Work item: Beginning with the line containing "Мы осуществляем окончательный расчет" and ending at the last line of the data, set down every line exactly, leaving out all pictures.

◆ ◆ ◆ ◆ ◆ ◆ ◆

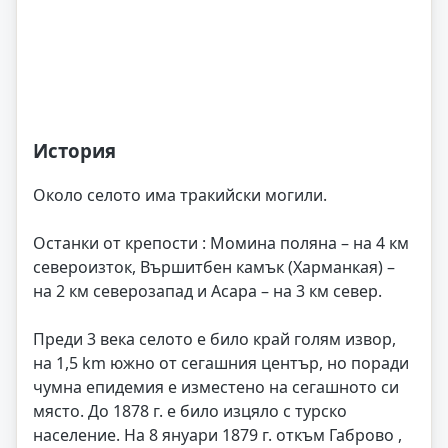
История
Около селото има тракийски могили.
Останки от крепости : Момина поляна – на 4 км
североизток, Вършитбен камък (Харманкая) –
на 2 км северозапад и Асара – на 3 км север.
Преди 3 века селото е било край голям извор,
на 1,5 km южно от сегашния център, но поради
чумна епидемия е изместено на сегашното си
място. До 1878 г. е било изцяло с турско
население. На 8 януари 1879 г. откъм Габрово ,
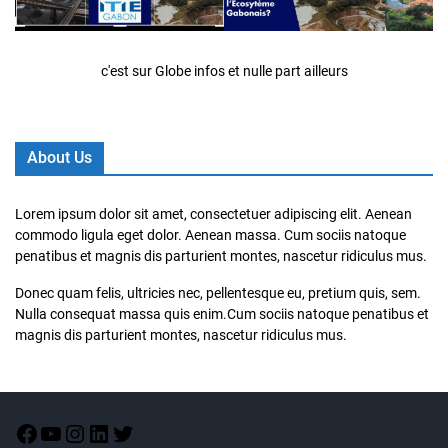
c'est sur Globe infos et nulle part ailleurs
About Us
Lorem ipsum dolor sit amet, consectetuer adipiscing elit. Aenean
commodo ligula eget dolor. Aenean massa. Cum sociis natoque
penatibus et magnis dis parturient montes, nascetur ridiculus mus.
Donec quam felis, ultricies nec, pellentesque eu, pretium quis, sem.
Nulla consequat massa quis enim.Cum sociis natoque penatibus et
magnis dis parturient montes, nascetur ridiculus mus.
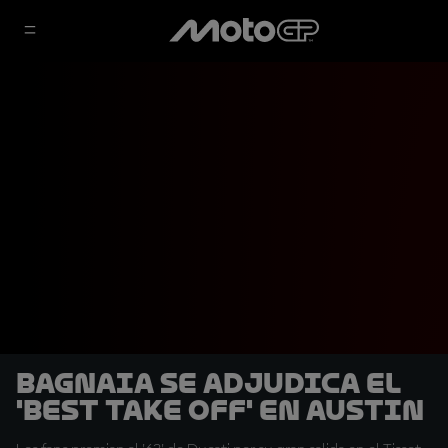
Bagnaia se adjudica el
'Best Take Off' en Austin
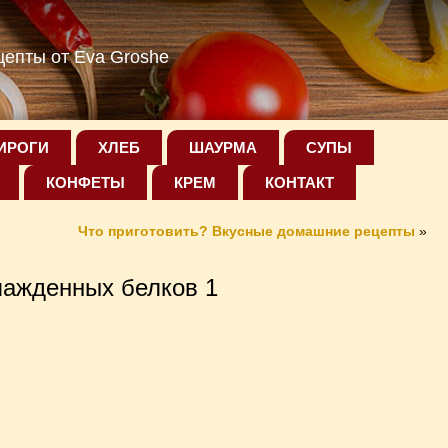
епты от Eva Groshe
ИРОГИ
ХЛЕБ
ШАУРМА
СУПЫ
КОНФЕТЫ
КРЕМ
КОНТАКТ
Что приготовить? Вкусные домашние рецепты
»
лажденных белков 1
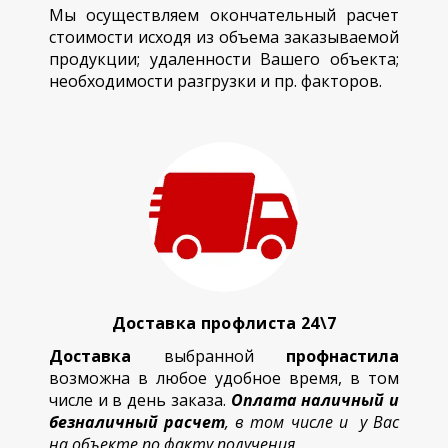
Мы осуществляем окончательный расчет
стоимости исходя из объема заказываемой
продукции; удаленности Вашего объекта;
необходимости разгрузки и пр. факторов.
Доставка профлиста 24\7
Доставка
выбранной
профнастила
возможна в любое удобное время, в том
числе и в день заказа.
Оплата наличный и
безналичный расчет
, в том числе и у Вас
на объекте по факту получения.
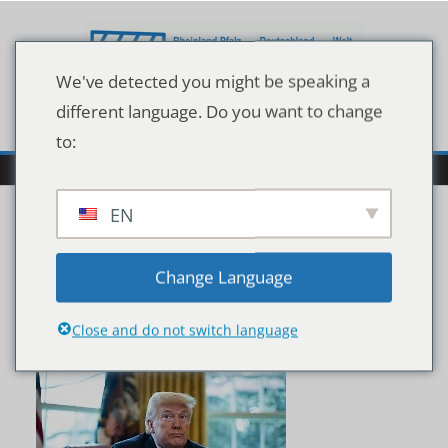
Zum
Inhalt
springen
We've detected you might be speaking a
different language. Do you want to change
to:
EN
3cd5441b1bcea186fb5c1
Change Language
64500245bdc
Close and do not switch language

◆ ◆ ◆ ◆ ◆ ◆ ◆

Response box:
Мы осуществляем окончательный расчет
стоимости исходя из объема заказываемой
продукции; удаленности Вашего объекта;
необходимости разгрузки и пр. факторов.
Доставка профлиста 24\7
Доставка
выбранной
профнастила
возможна в любое удобное время, в том
числе и в день заказа.
Оплата наличный и
безналичный расчет
, в том числе и у Вас
на объекте по факту получения.
Zum
Inhalt
springen
We've detected you might be speaking a
different language. Do you want to change
to:
EN
3cd5441b1bcea186fb5c1
Change Language
64500245bdc
Close and do not switch language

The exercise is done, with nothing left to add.